Stephen McCary, chef of Mizuna, on his weekend warrior and the missing dishwasher
This is part two of my interview with Steve McCary, exec chef of Mizuna; part one of our chat ran yesterday.
Most memorable meal you've ever had:
A few years ago, Frank Bonanno and Jacqueline, his wife, took some of the chefs to Guy Savoy in Las Vegas. It was my first time dining in a three-star Michelin restaurant, and the whole experience, from the placing of the silverware to the amount of knowledge our server had about the way the food was prepared, was amazing. It was several hours of incredible food and wine. Just perfect.
Your three favorite Denver restaurants other than your own:
Jeff Osaka and Chuck James have a great ingredient-driven menu at twelve that I love. I worked with Jon Robbins, who just opened Bistro Barbès, for several years at Mizuna, and he's putting out some tight and reasonably priced food in his new space. I also love Sushi Sasa, which has the best sushi in Denver.
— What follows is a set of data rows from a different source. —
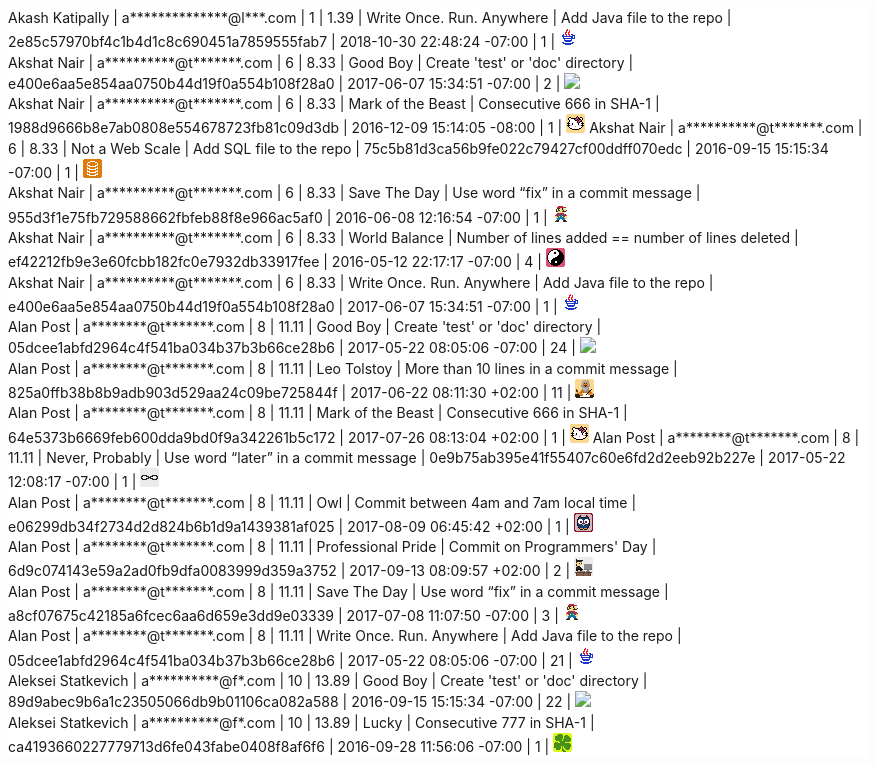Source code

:  Akash Katipally                   | a**************@l***.com                    |                1 | 1.39                | Write Once. Run. Anywhere | Add Java  file to the repo                                | 2e85c57970bf4c1b4d1c8c690451a7859555fab7 | 2018-10-30 22:48:24 -07:00 |            1 | <img src="aches/java.png" />              
 Akshat Nair                       | a**********@t*******.com                    |                6 | 8.33                | Good Boy                  | Create 'test' or 'doc' directory                          | e400e6aa5e854aa0750b44d19f0a554b108f28a0 | 2017-06-07 15:34:51 -07:00 |            2 | <img src="aches/good-boy.png" />          
 Akshat Nair                       | a**********@t*******.com                    |                6 | 8.33                | Mark of the Beast         | Consecutive 666 in SHA-1                                  | 1988d9666b8e7ab0808e554678723fb81c09d3db | 2016-12-09 15:14:05 -08:00 |            1 | <img src="aches/mark-of-the-beast.png" /> 
 Akshat Nair                       | a**********@t*******.com                    |                6 | 8.33                | Not a Web Scale           | Add SQL file to the repo                                  | 75c5b81d3ca56b9fe022c79427cf00ddff070edc | 2016-09-15 15:15:34 -07:00 |            1 | <img src="aches/sql.png" />               
 Akshat Nair                       | a**********@t*******.com                    |                6 | 8.33                | Save The Day              | Use word “fix” in a commit message                        | 955d3f1e75fb729588662fbfeb88f8e966ac5af0 | 2016-06-08 12:16:54 -07:00 |            1 | <img src="aches/fix.png" />               
 Akshat Nair                       | a**********@t*******.com                    |                6 | 8.33                | World Balance             | Number of lines added == number of lines deleted          | ef42212fb9e3e60fcbb182fc0e7932db33917fee | 2016-05-12 22:17:17 -07:00 |            4 | <img src="aches/world-balance.png" />     
 Akshat Nair                       | a**********@t*******.com                    |                6 | 8.33                | Write Once. Run. Anywhere | Add Java  file to the repo                                | e400e6aa5e854aa0750b44d19f0a554b108f28a0 | 2017-06-07 15:34:51 -07:00 |            1 | <img src="aches/java.png" />              
 Alan Post                         | a********@t*******.com                      |                8 | 11.11               | Good Boy                  | Create 'test' or 'doc' directory                          | 05dcee1abfd2964c4f541ba034b37b3b66ce28b6 | 2017-05-22 08:05:06 -07:00 |           24 | <img src="aches/good-boy.png" />          
 Alan Post                         | a********@t*******.com                      |                8 | 11.11               | Leo Tolstoy               | More than 10 lines in a commit message                    | 825a0ffb38b8b9adb903d529aa24c09be725844f | 2017-06-22 08:11:30 +02:00 |           11 | <img src="aches/leo-tolstoy.png" />       
 Alan Post                         | a********@t*******.com                      |                8 | 11.11               | Mark of the Beast         | Consecutive 666 in SHA-1                                  | 64e5373b6669feb600dda9bd0f9a342261b5c172 | 2017-07-26 08:13:04 +02:00 |            1 | <img src="aches/mark-of-the-beast.png" /> 
 Alan Post                         | a********@t*******.com                      |                8 | 11.11               | Never, Probably           | Use word “later” in a commit message                      | 0e9b75ab395e41f55407c60e6fd2d2eeb92b227e | 2017-05-22 12:08:17 -07:00 |            1 | <img src="aches/never-probably.png" />    
 Alan Post                         | a********@t*******.com                      |                8 | 11.11               | Owl                       | Commit between 4am and 7am local time                     | e06299db34f2734d2d824b6b1d9a1439381af025 | 2017-08-09 06:45:42 +02:00 |            1 | <img src="aches/owl.png" />               
 Alan Post                         | a********@t*******.com                      |                8 | 11.11               | Professional Pride        | Commit on Programmers' Day                                | 6d9c074143e59a2ad0fb9dfa0083999d359a3752 | 2017-09-13 08:09:57 +02:00 |            2 | <img src="aches/programmers-day.png" />   
 Alan Post                         | a********@t*******.com                      |                8 | 11.11               | Save The Day              | Use word “fix” in a commit message                        | a8cf07675c42185a6fcec6aa6d659e3dd9e03339 | 2017-07-08 11:07:50 -07:00 |            3 | <img src="aches/fix.png" />               
 Alan Post                         | a********@t*******.com                      |                8 | 11.11               | Write Once. Run. Anywhere | Add Java  file to the repo                                | 05dcee1abfd2964c4f541ba034b37b3b66ce28b6 | 2017-05-22 08:05:06 -07:00 |           21 | <img src="aches/java.png" />              
 Aleksei Statkevich                | a**********@f*.com                          |               10 | 13.89               | Good Boy                  | Create 'test' or 'doc' directory                          | 89d9abec9b6a1c23505066db9b01106ca082a588 | 2016-09-15 15:15:34 -07:00 |           22 | <img src="aches/good-boy.png" />          
 Aleksei Statkevich                | a**********@f*.com                          |               10 | 13.89               | Lucky                     | Consecutive 777 in SHA-1                                  | ca4193660227779713d6fe043fabe0408f8af6f6 | 2016-09-28 11:56:06 -07:00 |            1 | <img src="aches/lucky.png" />             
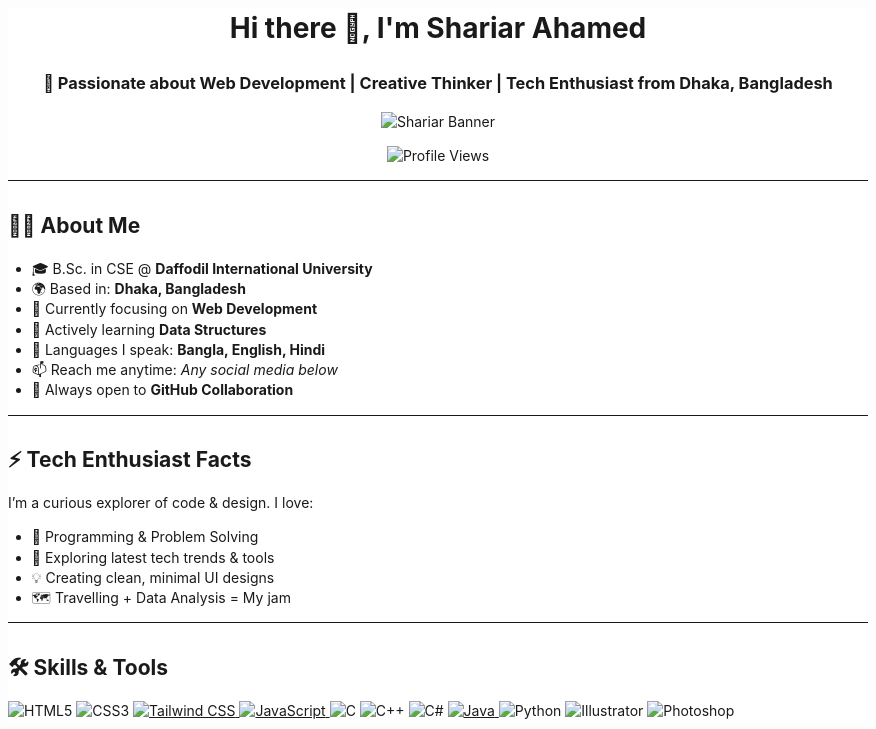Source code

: <h1 align="center">Hi there 👋, I'm Shariar Ahamed</h1>
<h3 align="center">🚀 Passionate about Web Development | Creative Thinker | Tech Enthusiast from Dhaka, Bangladesh</h3>

<p align="center">
  <img src="https://github.com/user-attachments/assets/403e0b2a-0c40-4d01-851b-4700863e5179" alt="Shariar Banner" width="100%" />
</p>

<p align="center">
  <img src="https://komarev.com/ghpvc/?username=shahriartbc&label=Profile%20views&color=0e75b6&style=flat" alt="Profile Views" />
</p>

---

## 🧑‍💻 About Me

- 🎓 B.Sc. in CSE @ **Daffodil International University**
- 🌍 Based in: **Dhaka, Bangladesh**
- 🔭 Currently focusing on **Web Development**
- 🌱 Actively learning **Data Structures**
- 💬 Languages I speak: **Bangla, English, Hindi**
- 📫 Reach me anytime: *Any social media below*
- 🤝 Always open to **GitHub Collaboration**

---

## ⚡ Tech Enthusiast Facts

I’m a curious explorer of code & design. I love:
- 🧠 Programming & Problem Solving  
- 🧪 Exploring latest tech trends & tools  
- 💡 Creating clean, minimal UI designs  
- 🗺️ Travelling + Data Analysis = My jam  

---

## 🛠️ Skills & Tools

<p align="left">
  <img src="https://raw.githubusercontent.com/devicons/devicon/master/icons/html5/html5-original-wordmark.svg" alt="HTML5" width="40" height="40"/>
  <img src="https://raw.githubusercontent.com/devicons/devicon/master/icons/css3/css3-original-wordmark.svg" alt="CSS3" width="40" height="40"/>
  <a href="https://tailwindcss.com/" target="_blank" rel="noreferrer">
    <img src="https://www.vectorlogo.zone/logos/tailwindcss/tailwindcss-icon.svg" alt="Tailwind CSS" width="40" height="40"/>
  </a>
  <a href="https://developer.mozilla.org/en-US/docs/Web/JavaScript" target="_blank" rel="noreferrer">
    <img src="https://raw.githubusercontent.com/devicons/devicon/master/icons/javascript/javascript-original.svg" alt="JavaScript" width="40" height="40"/>
  </a>
  <img src="https://raw.githubusercontent.com/devicons/devicon/master/icons/c/c-original.svg" alt="C" width="40" height="40"/>
  <img src="https://raw.githubusercontent.com/devicons/devicon/master/icons/cplusplus/cplusplus-original.svg" alt="C++" width="40" height="40"/>
  <img src="https://raw.githubusercontent.com/devicons/devicon/master/icons/csharp/csharp-original.svg" alt="C#" width="40" height="40"/>
  <a href="https://www.java.com" target="_blank" rel="noreferrer">
    <img src="https://raw.githubusercontent.com/devicons/devicon/master/icons/java/java-original.svg" alt="Java" width="40" height="40"/>
  </a>
  <img src="https://raw.githubusercontent.com/devicons/devicon/master/icons/python/python-original.svg" alt="Python" width="40" height="40"/>
  <img src="https://www.vectorlogo.zone/logos/adobe_illustrator/adobe_illustrator-icon.svg" alt="Illustrator" width="40" height="40"/>
  <img src="https://raw.githubusercontent.com/devicons/devicon/master/icons/photoshop/photoshop-line.svg" alt="Photoshop" width="40" height="40"/>
</p>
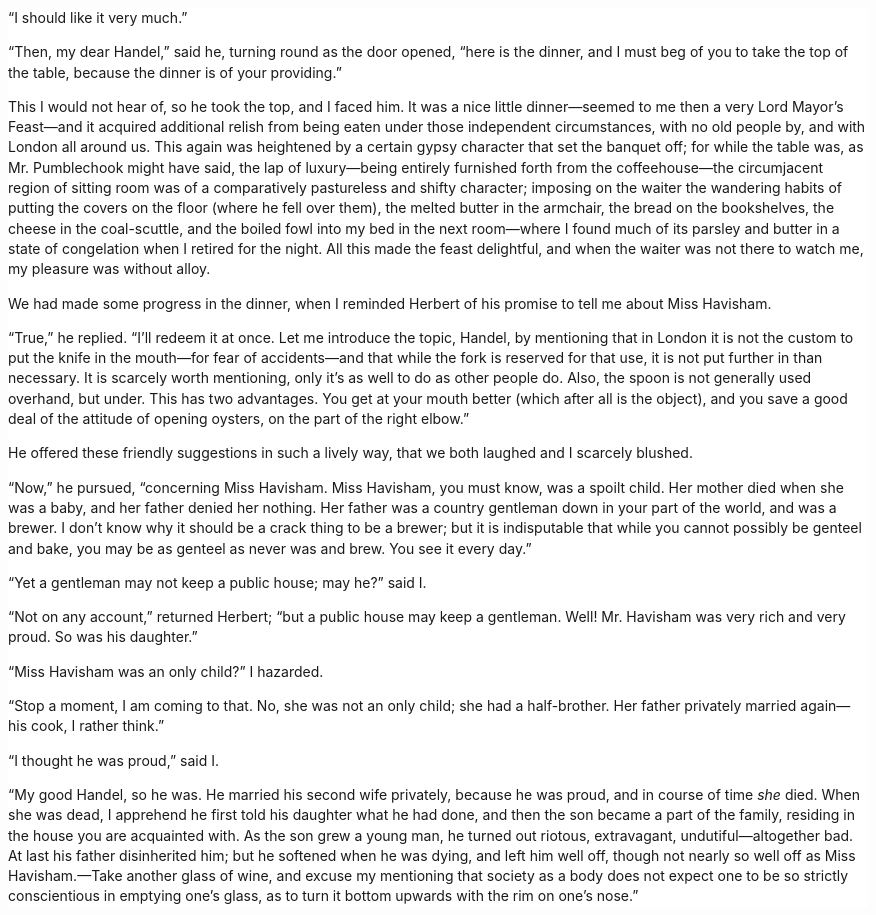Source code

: “I should like it very much.”

“Then, my dear Handel,” said he, turning round as the door opened, “here is the dinner, and I must beg of you to take the top of the table, because the dinner is of your providing.”

This I would not hear of, so he took the top, and I faced him. It was a nice little dinner⁠—seemed to me then a very Lord Mayor’s Feast⁠—and it acquired additional relish from being eaten under those independent circumstances, with no old people by, and with London all around us. This again was heightened by a certain gypsy character that set the banquet off; for while the table was, as Mr. Pumblechook might have said, the lap of luxury⁠—being entirely furnished forth from the coffeehouse⁠—the circumjacent region of sitting room was of a comparatively pastureless and shifty character; imposing on the waiter the wandering habits of putting the covers on the floor \(where he fell over them\), the melted butter in the armchair, the bread on the bookshelves, the cheese in the coal-scuttle, and the boiled fowl into my bed in the next room⁠—where I found much of its parsley and butter in a state of congelation when I retired for the night. All this made the feast delightful, and when the waiter was not there to watch me, my pleasure was without alloy.

We had made some progress in the dinner, when I reminded Herbert of his promise to tell me about Miss Havisham.

“True,” he replied. “I’ll redeem it at once. Let me introduce the topic, Handel, by mentioning that in London it is not the custom to put the knife in the mouth⁠—for fear of accidents⁠—and that while the fork is reserved for that use, it is not put further in than necessary. It is scarcely worth mentioning, only it’s as well to do as other people do. Also, the spoon is not generally used overhand, but under. This has two advantages. You get at your mouth better \(which after all is the object\), and you save a good deal of the attitude of opening oysters, on the part of the right elbow.”

He offered these friendly suggestions in such a lively way, that we both laughed and I scarcely blushed.

“Now,” he pursued, “concerning Miss Havisham. Miss Havisham, you must know, was a spoilt child. Her mother died when she was a baby, and her father denied her nothing. Her father was a country gentleman down in your part of the world, and was a brewer. I don’t know why it should be a crack thing to be a brewer; but it is indisputable that while you cannot possibly be genteel and bake, you may be as genteel as never was and brew. You see it every day.”

“Yet a gentleman may not keep a public house; may he?” said I.

“Not on any account,” returned Herbert; “but a public house may keep a gentleman. Well! Mr. Havisham was very rich and very proud. So was his daughter.”

“Miss Havisham was an only child?” I hazarded.

“Stop a moment, I am coming to that. No, she was not an only child; she had a half-brother. Her father privately married again⁠—his cook, I rather think.”

“I thought he was proud,” said I.

“My good Handel, so he was. He married his second wife privately, because he was proud, and in course of time _she_ died. When she was dead, I apprehend he first told his daughter what he had done, and then the son became a part of the family, residing in the house you are acquainted with. As the son grew a young man, he turned out riotous, extravagant, undutiful⁠—altogether bad. At last his father disinherited him; but he softened when he was dying, and left him well off, though not nearly so well off as Miss Havisham.⁠—Take another glass of wine, and excuse my mentioning that society as a body does not expect one to be so strictly conscientious in emptying one’s glass, as to turn it bottom upwards with the rim on one’s nose.”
Most underrated restaurant in Denver:
Saigon Bowl on Federal is awesome. The combination bowl is delicious, or get the ca chien mam gung -- fried catfish with fish sauce and ginger.
Which living chef do you most admire?
A few summers ago, I went to stage at Aureole in New York, and the chef, Marcus Gleadow-Ware, runs his kitchen very professionally, plus he makes really creative and labor-intensive dishes that have a simple beauty. He's cooked in a few different countries around the world -- and he also worked for Marco Pierre White. He's a hardworking and extremely smart guy, and I had a blast talking with him about food during our late nights in Manhattan. And on the second night of the stage, we went out to Momofuku Ssäm Bar and Tertulia -- that was cool.
Who is Denver's next rising-star chef?
Bones has had a few chefs since it opened, and while the food has always been great, Johnny DePierro, who's now the chef, is doing some great dishes and really elevating the menu.
If you could make one request of Denver diners, what would it be?
I'd like for people to enjoy their entire evening, not just try to get into a restaurant at seven o'clock with everyone else. If you join a restaurant at five or nine p.m., you may get a better experience; the servers and kitchen can probably give you a bit more attention and focus.
What do you expect from a restaurant critic?
A critic should try a restaurant at least two or three times to see if they have the same type of experience each time.
Would you ever send a dish back if you were dining in a friend's restaurant?
That's a hard one, but I might not eat the dish if it was spoiled or just terrible. I don't like to send food back, so I think I'd just have a conversation peppered with some professional criticism later.